▶ **What to produce**
Rewrite everything from the line containing "Page size: 1500x844." down to the end of the items, swapping "bounding box" for "bounding rectangle" and changing nothing else.

** BEGIN Data **

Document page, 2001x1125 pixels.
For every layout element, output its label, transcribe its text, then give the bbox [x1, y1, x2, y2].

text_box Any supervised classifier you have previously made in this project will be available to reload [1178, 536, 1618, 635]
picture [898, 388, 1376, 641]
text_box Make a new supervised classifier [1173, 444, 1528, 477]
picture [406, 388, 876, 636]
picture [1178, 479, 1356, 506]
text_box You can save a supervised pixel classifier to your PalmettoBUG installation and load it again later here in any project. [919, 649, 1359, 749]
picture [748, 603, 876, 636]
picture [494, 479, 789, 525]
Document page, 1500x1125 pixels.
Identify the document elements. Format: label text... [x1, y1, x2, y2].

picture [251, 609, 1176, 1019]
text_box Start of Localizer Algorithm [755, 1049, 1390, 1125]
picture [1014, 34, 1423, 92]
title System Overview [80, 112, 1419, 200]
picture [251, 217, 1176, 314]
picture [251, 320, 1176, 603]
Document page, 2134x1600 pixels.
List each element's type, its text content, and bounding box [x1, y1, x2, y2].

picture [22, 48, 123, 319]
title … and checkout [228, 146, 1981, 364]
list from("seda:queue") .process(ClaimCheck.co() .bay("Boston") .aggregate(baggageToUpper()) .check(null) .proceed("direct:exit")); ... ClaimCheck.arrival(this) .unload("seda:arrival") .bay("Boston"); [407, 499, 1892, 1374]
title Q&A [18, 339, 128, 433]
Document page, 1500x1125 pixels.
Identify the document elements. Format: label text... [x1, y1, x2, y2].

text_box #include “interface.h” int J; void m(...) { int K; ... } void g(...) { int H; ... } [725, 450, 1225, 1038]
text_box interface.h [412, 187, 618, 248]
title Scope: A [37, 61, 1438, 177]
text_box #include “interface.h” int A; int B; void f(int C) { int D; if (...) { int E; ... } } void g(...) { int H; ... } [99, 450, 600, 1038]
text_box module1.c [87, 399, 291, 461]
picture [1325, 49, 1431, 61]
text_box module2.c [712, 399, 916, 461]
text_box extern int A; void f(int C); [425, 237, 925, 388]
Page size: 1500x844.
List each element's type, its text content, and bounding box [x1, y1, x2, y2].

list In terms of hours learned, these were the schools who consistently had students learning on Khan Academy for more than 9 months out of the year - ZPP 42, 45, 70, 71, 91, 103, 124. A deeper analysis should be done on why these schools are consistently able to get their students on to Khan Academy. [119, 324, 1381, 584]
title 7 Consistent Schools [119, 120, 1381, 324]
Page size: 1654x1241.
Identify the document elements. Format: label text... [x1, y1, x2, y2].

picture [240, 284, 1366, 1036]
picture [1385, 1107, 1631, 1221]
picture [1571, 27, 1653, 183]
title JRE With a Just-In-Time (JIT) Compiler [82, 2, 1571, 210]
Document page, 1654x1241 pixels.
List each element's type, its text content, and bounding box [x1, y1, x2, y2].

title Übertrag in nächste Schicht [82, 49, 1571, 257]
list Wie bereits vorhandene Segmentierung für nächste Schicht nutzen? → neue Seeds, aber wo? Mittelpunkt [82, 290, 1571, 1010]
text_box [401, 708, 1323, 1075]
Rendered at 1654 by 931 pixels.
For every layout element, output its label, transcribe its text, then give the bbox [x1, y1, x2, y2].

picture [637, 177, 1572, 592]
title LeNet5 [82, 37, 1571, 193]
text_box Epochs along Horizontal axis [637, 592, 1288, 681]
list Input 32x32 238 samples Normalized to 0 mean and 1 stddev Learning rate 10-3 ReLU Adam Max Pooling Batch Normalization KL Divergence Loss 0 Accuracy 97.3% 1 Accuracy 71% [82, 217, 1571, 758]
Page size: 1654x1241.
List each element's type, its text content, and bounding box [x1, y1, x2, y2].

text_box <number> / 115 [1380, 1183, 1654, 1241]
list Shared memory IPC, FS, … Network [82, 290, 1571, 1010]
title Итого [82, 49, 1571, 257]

** END Data **

▶ **Correct answer**
Page size: 1500x844.
List each element's type, its text content, and bounding rectangle [x1, y1, x2, y2].

list In terms of hours learned, these were the schools who consistently had students learning on Khan Academy for more than 9 months out of the year - ZPP 42, 45, 70, 71, 91, 103, 124. A deeper analysis should be done on why these schools are consistently able to get their students on to Khan Academy. [119, 324, 1381, 584]
title 7 Consistent Schools [119, 120, 1381, 324]
Page size: 1654x1241.
Identify the document elements. Format: label text... [x1, y1, x2, y2].

picture [240, 284, 1366, 1036]
picture [1385, 1107, 1631, 1221]
picture [1571, 27, 1653, 183]
title JRE With a Just-In-Time (JIT) Compiler [82, 2, 1571, 210]
Document page, 1654x1241 pixels.
List each element's type, its text content, and bounding rectangle [x1, y1, x2, y2].

title Übertrag in nächste Schicht [82, 49, 1571, 257]
list Wie bereits vorhandene Segmentierung für nächste Schicht nutzen? → neue Seeds, aber wo? Mittelpunkt [82, 290, 1571, 1010]
text_box [401, 708, 1323, 1075]
Rendered at 1654 by 931 pixels.
For every layout element, output its label, transcribe its text, then give the bbox [x1, y1, x2, y2].

picture [637, 177, 1572, 592]
title LeNet5 [82, 37, 1571, 193]
text_box Epochs along Horizontal axis [637, 592, 1288, 681]
list Input 32x32 238 samples Normalized to 0 mean and 1 stddev Learning rate 10-3 ReLU Adam Max Pooling Batch Normalization KL Divergence Loss 0 Accuracy 97.3% 1 Accuracy 71% [82, 217, 1571, 758]
Page size: 1654x1241.
List each element's type, its text content, and bounding rectangle [x1, y1, x2, y2].

text_box <number> / 115 [1380, 1183, 1654, 1241]
list Shared memory IPC, FS, … Network [82, 290, 1571, 1010]
title Итого [82, 49, 1571, 257]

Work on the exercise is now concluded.